* **What to do**
Take the entries below and print, exactly, the stretch from the line containing "(setq locale-coding-system 'utf-8)" through the line containing "80 chars wide", both included.

* * *

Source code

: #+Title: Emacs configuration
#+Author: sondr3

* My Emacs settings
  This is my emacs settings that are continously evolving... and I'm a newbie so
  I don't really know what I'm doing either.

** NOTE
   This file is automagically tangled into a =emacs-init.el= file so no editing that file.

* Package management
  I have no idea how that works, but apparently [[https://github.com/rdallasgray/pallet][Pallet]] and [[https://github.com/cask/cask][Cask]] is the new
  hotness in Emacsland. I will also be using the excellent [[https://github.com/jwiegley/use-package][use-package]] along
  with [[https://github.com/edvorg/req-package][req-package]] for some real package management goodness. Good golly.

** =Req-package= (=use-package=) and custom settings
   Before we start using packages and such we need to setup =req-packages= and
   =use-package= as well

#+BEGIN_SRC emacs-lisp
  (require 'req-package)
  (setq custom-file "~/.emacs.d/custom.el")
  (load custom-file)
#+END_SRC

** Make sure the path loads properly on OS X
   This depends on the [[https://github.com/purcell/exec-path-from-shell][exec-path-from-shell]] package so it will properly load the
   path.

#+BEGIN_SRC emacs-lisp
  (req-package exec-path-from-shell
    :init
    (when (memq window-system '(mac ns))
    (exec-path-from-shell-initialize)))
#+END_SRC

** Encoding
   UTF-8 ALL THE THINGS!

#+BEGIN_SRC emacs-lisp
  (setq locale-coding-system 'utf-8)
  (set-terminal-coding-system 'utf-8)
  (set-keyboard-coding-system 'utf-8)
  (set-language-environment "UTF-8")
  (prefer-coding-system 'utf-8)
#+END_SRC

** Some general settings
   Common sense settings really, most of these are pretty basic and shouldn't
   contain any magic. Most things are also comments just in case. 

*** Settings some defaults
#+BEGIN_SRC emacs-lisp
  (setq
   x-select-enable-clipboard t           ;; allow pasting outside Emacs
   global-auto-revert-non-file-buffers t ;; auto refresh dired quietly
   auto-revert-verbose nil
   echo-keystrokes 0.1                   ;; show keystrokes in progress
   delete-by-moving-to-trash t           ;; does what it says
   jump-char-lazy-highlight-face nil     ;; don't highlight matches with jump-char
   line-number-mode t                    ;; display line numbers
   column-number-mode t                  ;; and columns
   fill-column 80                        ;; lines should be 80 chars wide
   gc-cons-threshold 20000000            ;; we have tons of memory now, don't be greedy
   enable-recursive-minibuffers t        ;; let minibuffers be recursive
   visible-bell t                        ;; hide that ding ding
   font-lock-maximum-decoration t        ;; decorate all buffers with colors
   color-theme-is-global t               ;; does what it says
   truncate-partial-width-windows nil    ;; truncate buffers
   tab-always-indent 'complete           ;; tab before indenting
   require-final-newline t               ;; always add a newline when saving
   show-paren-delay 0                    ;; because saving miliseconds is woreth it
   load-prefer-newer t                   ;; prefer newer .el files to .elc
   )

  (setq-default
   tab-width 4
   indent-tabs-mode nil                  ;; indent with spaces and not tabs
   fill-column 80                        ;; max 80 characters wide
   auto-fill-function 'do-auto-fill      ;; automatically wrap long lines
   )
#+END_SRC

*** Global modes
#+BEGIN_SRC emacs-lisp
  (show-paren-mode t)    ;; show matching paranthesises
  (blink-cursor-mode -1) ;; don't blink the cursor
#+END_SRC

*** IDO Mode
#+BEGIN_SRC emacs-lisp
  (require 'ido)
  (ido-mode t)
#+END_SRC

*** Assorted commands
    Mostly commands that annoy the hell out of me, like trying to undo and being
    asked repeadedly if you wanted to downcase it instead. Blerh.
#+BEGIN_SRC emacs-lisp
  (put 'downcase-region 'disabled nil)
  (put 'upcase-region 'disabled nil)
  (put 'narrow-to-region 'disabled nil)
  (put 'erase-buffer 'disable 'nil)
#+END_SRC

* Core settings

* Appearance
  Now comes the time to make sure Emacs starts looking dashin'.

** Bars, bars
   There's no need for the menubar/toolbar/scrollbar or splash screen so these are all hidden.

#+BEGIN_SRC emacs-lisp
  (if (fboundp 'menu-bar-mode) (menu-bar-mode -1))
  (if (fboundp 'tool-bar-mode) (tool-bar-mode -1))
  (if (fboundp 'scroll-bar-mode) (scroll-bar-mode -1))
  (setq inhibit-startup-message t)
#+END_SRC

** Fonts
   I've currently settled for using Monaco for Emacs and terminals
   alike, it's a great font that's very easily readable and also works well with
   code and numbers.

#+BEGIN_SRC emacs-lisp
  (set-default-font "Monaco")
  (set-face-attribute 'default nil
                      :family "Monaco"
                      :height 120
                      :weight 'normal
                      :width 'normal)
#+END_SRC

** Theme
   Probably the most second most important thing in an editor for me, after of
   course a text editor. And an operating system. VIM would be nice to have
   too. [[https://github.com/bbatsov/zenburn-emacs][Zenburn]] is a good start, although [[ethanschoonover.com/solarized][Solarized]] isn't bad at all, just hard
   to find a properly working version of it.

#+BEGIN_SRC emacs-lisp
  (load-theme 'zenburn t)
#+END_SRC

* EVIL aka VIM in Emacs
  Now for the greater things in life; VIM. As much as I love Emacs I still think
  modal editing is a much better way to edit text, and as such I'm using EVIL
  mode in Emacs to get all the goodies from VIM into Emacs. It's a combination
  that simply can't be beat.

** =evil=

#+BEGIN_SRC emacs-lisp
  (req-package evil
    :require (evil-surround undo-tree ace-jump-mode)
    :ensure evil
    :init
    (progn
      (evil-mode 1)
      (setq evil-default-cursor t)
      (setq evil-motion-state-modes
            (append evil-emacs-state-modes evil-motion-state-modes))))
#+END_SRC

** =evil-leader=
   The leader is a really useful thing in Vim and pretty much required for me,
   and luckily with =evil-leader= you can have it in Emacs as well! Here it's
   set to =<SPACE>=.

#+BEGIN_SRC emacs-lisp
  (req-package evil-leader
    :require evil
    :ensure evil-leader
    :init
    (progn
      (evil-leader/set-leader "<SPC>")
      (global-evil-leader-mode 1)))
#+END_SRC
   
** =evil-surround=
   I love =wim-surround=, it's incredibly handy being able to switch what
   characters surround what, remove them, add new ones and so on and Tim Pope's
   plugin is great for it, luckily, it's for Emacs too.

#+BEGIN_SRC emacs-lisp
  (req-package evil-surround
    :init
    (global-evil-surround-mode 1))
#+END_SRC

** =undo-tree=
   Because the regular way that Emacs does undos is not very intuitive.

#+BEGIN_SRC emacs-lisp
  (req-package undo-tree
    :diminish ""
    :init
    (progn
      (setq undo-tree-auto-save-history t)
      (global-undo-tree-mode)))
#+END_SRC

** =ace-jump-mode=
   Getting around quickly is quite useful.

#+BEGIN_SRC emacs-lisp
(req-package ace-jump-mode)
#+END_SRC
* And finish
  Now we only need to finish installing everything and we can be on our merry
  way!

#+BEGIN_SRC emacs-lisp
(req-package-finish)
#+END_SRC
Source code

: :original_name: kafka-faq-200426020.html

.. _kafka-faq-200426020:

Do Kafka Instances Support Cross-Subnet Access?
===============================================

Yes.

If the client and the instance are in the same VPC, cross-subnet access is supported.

* * *

* **Result**
  (setq locale-coding-system 'utf-8)
  (set-terminal-coding-system 'utf-8)
  (set-keyboard-coding-system 'utf-8)
  (set-language-environment "UTF-8")
  (prefer-coding-system 'utf-8)
#+END_SRC

** Some general settings
   Common sense settings really, most of these are pretty basic and shouldn't
   contain any magic. Most things are also comments just in case. 

*** Settings some defaults
#+BEGIN_SRC emacs-lisp
  (setq
   x-select-enable-clipboard t           ;; allow pasting outside Emacs
   global-auto-revert-non-file-buffers t ;; auto refresh dired quietly
   auto-revert-verbose nil
   echo-keystrokes 0.1                   ;; show keystrokes in progress
   delete-by-moving-to-trash t           ;; does what it says
   jump-char-lazy-highlight-face nil     ;; don't highlight matches with jump-char
   line-number-mode t                    ;; display line numbers
   column-number-mode t                  ;; and columns
   fill-column 80                        ;; lines should be 80 chars wide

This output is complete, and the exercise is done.